For the past few weeks, as it dawned on them that Umaru Yar'Adua is unlikely to return from his medical treatment as Nigeria's president, the fading leader's wife,
Turai, and several loyalist aides have been shopping around the candidacy of Adamu Ailero as our next vice president.
Mr. Aliero, the Minister of the Federal Capital, is close to the Yar'Aduas, and the First Lady and her cohorts calculate that they can best protect the Yar'Aduas' interests through a friendly successor.
President Yar'Adua is prostrate in a Saudi hospital, believed to be severely brain damaged, unable to recognise anyone and unlikely to ever again serve as president. The First Lady has barred any senior political or government leader from access to her husband, and relies exclusively on Saudi staff, apart from two presidential security aides, our sources say.

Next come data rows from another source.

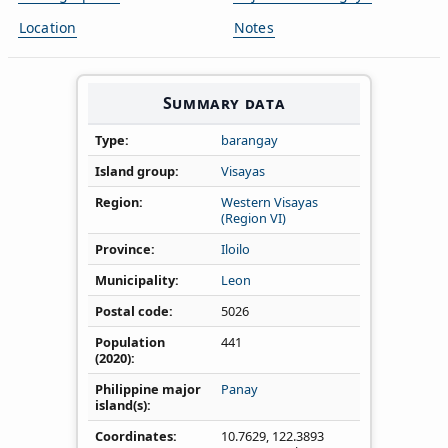
Location
Notes
Summary data
Type
barangay
Island group
Visayas
Region
Western Visayas
(Region VI)
Province
Iloilo
Municipality
Leon
Postal code
5026
Population
441
(2020)
Philippine major
Panay
island(s)
Coordinates
10.7629
,
122.3893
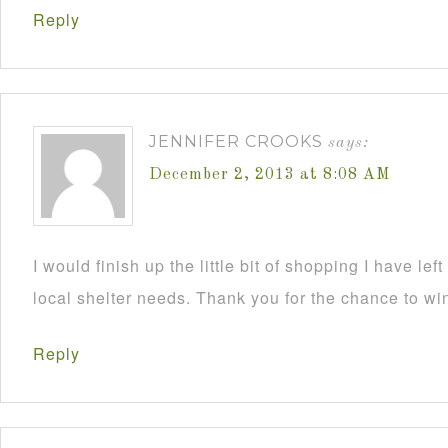
Reply
JENNIFER CROOKS
says:
December 2, 2013 at 8:08 AM
I would finish up the little bit of shopping I have lef
local shelter needs. Thank you for the chance to wi
Reply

The delay in publicly admitting the president's incapacitation, our sources say, is to buy time to ensure a friendly successor for Mr. Yar'Adua. But pressure is building throughout the country for a constitutional succession that will see the ascent of the current vice president, Goodluck Jonathan, to the top job.
This may come as soon as this week, several well-placed politicians and government officials now believe.
The plan to engineer Mr. Ailero, 53,into the vice presidency, ostensibly to help position him after the widely expected interim presidency of Mr. Jonathan, is being spearheaded by a powerful coterie of four presidential aides, according to several sources with detailed knowledge of the matter. These are Inuwa Baba,
the political adviser known by some as "the Andy Uba" of the Yar'Adua Aso Villa; Tanimu Yakubu Kurfi, the president's chief economic adviser, and Sayyadi Abba Ruma, the agriculture minister.
But their effort has run into strong head winds, according to several sources.
There is also the candidacy of Mohammed Aliyu Gusau, the former intelligence chief in the military regime of Ibrahim Babangida. On the unofficial expectation that the president must come from the north for another term of four years under the ruling party's rotational presidency system, Mr. Jonathan would likely serve out the last remaining year of the Yar'Adua presidency before the party chooses another candidate for the next election. Mr.
Jonathan's deputy, by this reckoning, would be well placed to be that candidate.
Mr. Gusau, a retired general, gets his principal support from an influential network around Mr. Babangida, who has been receiving powerful guests at his hilltop mansion in Minna, the Niger State capital, on account of the recent death of his wife, Maryam, from ovarian cancer.
Lurking in the shadows is Olusegun Obasanjo, the former president who is keen to plot his return to political eminence. Mr. Obasanjo is reported to have been pushing Sule Lamido, former foreign minister and current governor of Jigawa State to be Mr. Jonathan's deputy. Mr. Lamido's candidacy would have benefited from the current manouvre of the constituency of governors to have a bite at the pie. Sources familiar with this scheming programme say it is not going far. Bukola Saraki, Chairman of the Governor's forum who made a dramatic Christmas visit to Ota, home of the Obasanjo's reportedly received a cold shoulder. "This is a man who had not been here since May 2007 suddenly showing up see what politics can lead to?" said our source.
But beyond the problematic Saraki lobby, the mere involvement of Mr. Obasanjo, who has many enemies in the ruling party that used to be under his thumb, has proved a liability for Mr. Lamido, according to party insiders.
"One of the best ways to destroy a candidate is to say that he is Obasanjo's man," one influential politician told Next on Sunday. Yet there is a quiet spat between the Obasanjo and the Babangida vision for the next political dispensation with Obasanjo openly warning against a military intervention last week in a direct message to the army velvet ranks and another comment he pass through Babangida to the current leadership of the army.
Mr. Obasanjo's fallback candidates, according to our sources, are Murtala Nyako,
67, the former naval commander and now governor of Adamawa State, and Jibril Aminu, the senator and former education minister.
Neither man is believed by insiders to have much of a chance.
Several younger retired military officers and their political allies are also believed to be interested in vying for the top post including Buba Marwa, the former military governor of Lagos, and current ambassador to South Africa, who also is close to Babangida. Marwa however faces strong corruption hangover on account of his money laundering charges for his role in the massive treasury loot of the late General Sani Abacha.
A dark horse is the aging Adamu Ciroma, 76, a fixture in politics and government for the past 40 years who is being touted by the traditional northern political elite whose influence was severely curtailed during Mr. Obasanjo's two terms as president, from 1999 to 2007.